Thrushcross Grange is its deliberate opposite. Bright, polished, almost artificial. The interiors feel constructed intentionally so. The brightness borders on theatrical, and that artificiality reinforces the emotional falseness beneath the surface. The characters who inhabit the Grange project civility, but their politeness masks ambition, jealousy, and repression.
The set design itself becomes commentary, as does the costuming. Cathy’s elaborate, shimmering, almost-neon gowns serve as visual reminders of both her “success” and her artifice. She has married Linton to save herself from her family’s poverty and degradation but has lost herself in the process.
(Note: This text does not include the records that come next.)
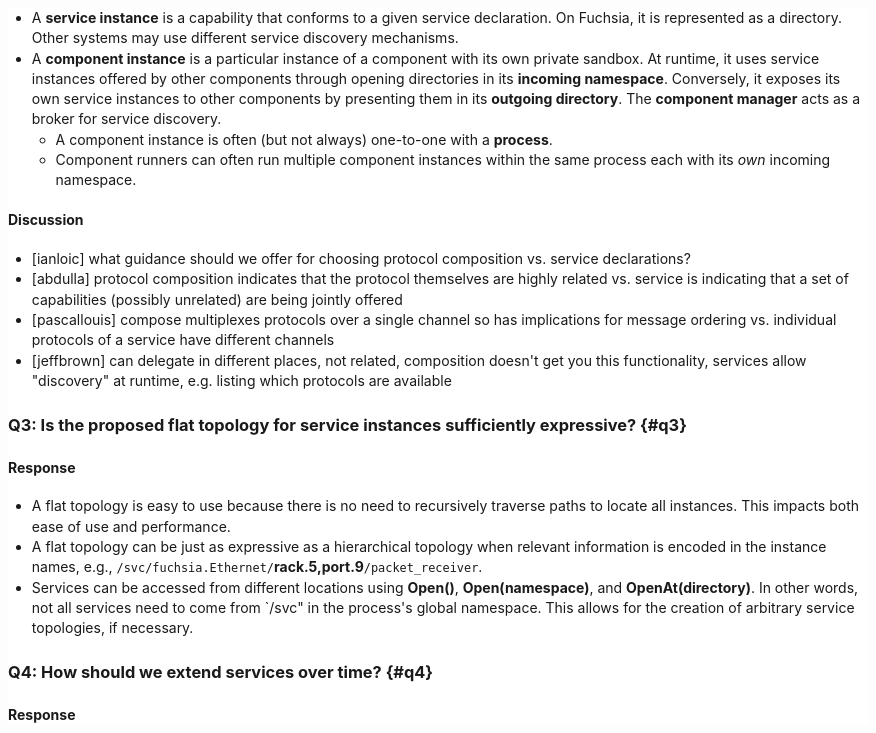 *   A **service instance** is a capability that conforms to a given
    service declaration.
    On Fuchsia, it is represented as a directory.
    Other systems may use different service discovery mechanisms.
*   A **component instance** is a particular instance of a component with
    its own private sandbox.
    At runtime, it uses service instances offered by other components
    through opening directories in its **incoming namespace**.
    Conversely, it exposes its own service instances to other components
    by presenting them in its **outgoing directory**.
    The **component manager** acts as a broker for service discovery.
    *   A component instance is often (but not always) one-to-one with a
        **process**.
    *   Component runners can often run multiple component instances
        within the same process each with its _own_ incoming namespace.

#### Discussion

* [ianloic] what guidance should we offer for choosing protocol composition
  vs. service declarations?
* [abdulla] protocol composition indicates that the protocol themselves are
  highly related vs. service is indicating that a set of capabilities
  (possibly unrelated) are being jointly offered
* [pascallouis] compose multiplexes protocols over a single channel so has
  implications for message ordering vs. individual protocols of a service
  have different channels
* [jeffbrown] can delegate in different places, not related, composition
  doesn't get you this functionality, services allow "discovery" at runtime,
  e.g. listing which protocols are available

### Q3: Is the proposed flat topology for service instances sufficiently expressive? {#q3}

#### Response

*   A flat topology is easy to use because there is no need to recursively
    traverse paths to locate all instances.
    This impacts both ease of use and performance.
*   A flat topology can be just as expressive as a hierarchical topology
    when relevant information is encoded in the instance names, e.g.,
    `/svc/fuchsia.Ethernet/`**rack.5,port.9**`/packet_receiver`.
*   Services can be accessed from different locations using **Open()**,
    **Open(namespace)**, and **OpenAt(directory)**.
    In other words, not all services need to come from `/svc" in the
    process's global namespace.
    This allows for the creation of arbitrary service topologies, if
    necessary.

### Q4: How should we extend services over time? {#q4}

#### Response


[fdio_ns_get_installed]: /zircon/system/ulib/fdio/include/lib/fdio/namespace.h#70
[FIDL tutorial]: /docs/development/languages/fidl/tutorial/README.md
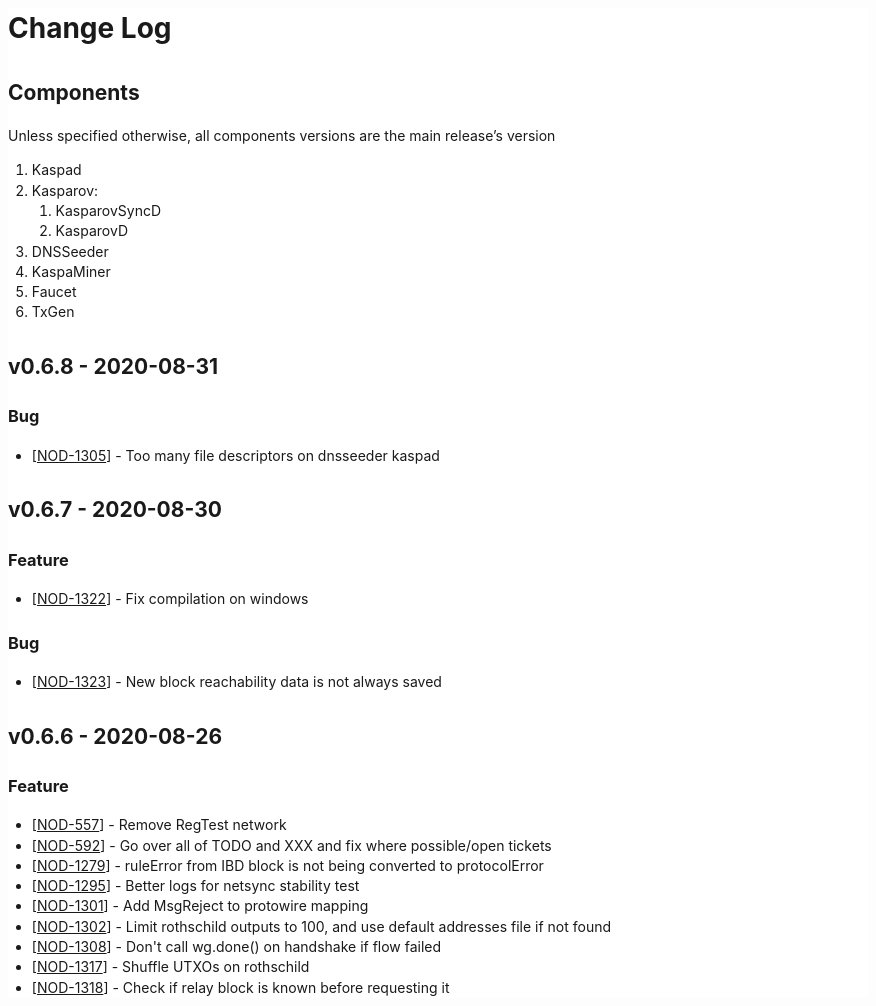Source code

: # Change Log

## **Components**

Unless specified otherwise, all components versions are the main release’s version

1. Kaspad
2. Kasparov:
   1. KasparovSyncD
   2. KasparovD
3. DNSSeeder
4. KaspaMiner
5. Faucet
6. TxGen

## v0.6.8 - 2020-08-31

### Bug

* \[[NOD-1305](https://daglabs.atlassian.net/browse/NOD-1305)\] - Too many file descriptors on dnsseeder kaspad

## v0.6.7 - 2020-08-30

### Feature

* \[[NOD-1322](https://daglabs.atlassian.net/browse/NOD-1322)\] - Fix compilation on windows

### Bug

* \[[NOD-1323](https://daglabs.atlassian.net/browse/NOD-1323)\] - New block reachability data is not always saved

## v0.6.6 - 2020-08-26

### Feature

* \[[NOD-557](https://daglabs.atlassian.net/browse/NOD-557)\] - Remove RegTest network
* \[[NOD-592](https://daglabs.atlassian.net/browse/NOD-592)\] - Go over all of TODO and XXX and fix where possible/open tickets
* \[[NOD-1279](https://daglabs.atlassian.net/browse/NOD-1279)\] - ruleError from IBD block is not being converted to protocolError
* \[[NOD-1295](https://daglabs.atlassian.net/browse/NOD-1295)\] - Better logs for netsync stability test
* \[[NOD-1301](https://daglabs.atlassian.net/browse/NOD-1301)\] - Add MsgReject to protowire mapping
* \[[NOD-1302](https://daglabs.atlassian.net/browse/NOD-1302)\] - Limit rothschild outputs to 100, and use default addresses file if not found
* \[[NOD-1308](https://daglabs.atlassian.net/browse/NOD-1308)\] - Don't call wg.done\(\) on handshake if flow failed
* \[[NOD-1317](https://daglabs.atlassian.net/browse/NOD-1317)\] - Shuffle UTXOs on rothschild
* \[[NOD-1318](https://daglabs.atlassian.net/browse/NOD-1318)\] - Check if relay block is known before requesting it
Despite the bleakness of the Yorkshire moors, Fennell finds beauty in the stark landscape. The wind-swept hills and open sky offer moments of haunting serenity. The harshness of the terrain mirrors the emotional barrenness of the characters, yet there is something undeniably beautiful in its severity.
CONCLUSION
Fennell’s greatest achievement is showing that entitlement and wealth cannot manufacture happiness. Cathy and Heathcliff’s romance is painful to watch not because it lacks passion, but because it contains too much of it. Their tragedy feels almost. Shakespearean in scope: love corrupted by pride, ego, and social ambition.
I am grateful I saw this in a theater. When the film ended, there were audible sobs in the audience. I cannot think of a better testament to its emotional impact. Emerald Fennell has crafted a near-operatic tragedy: bleak, beautiful, and devastating.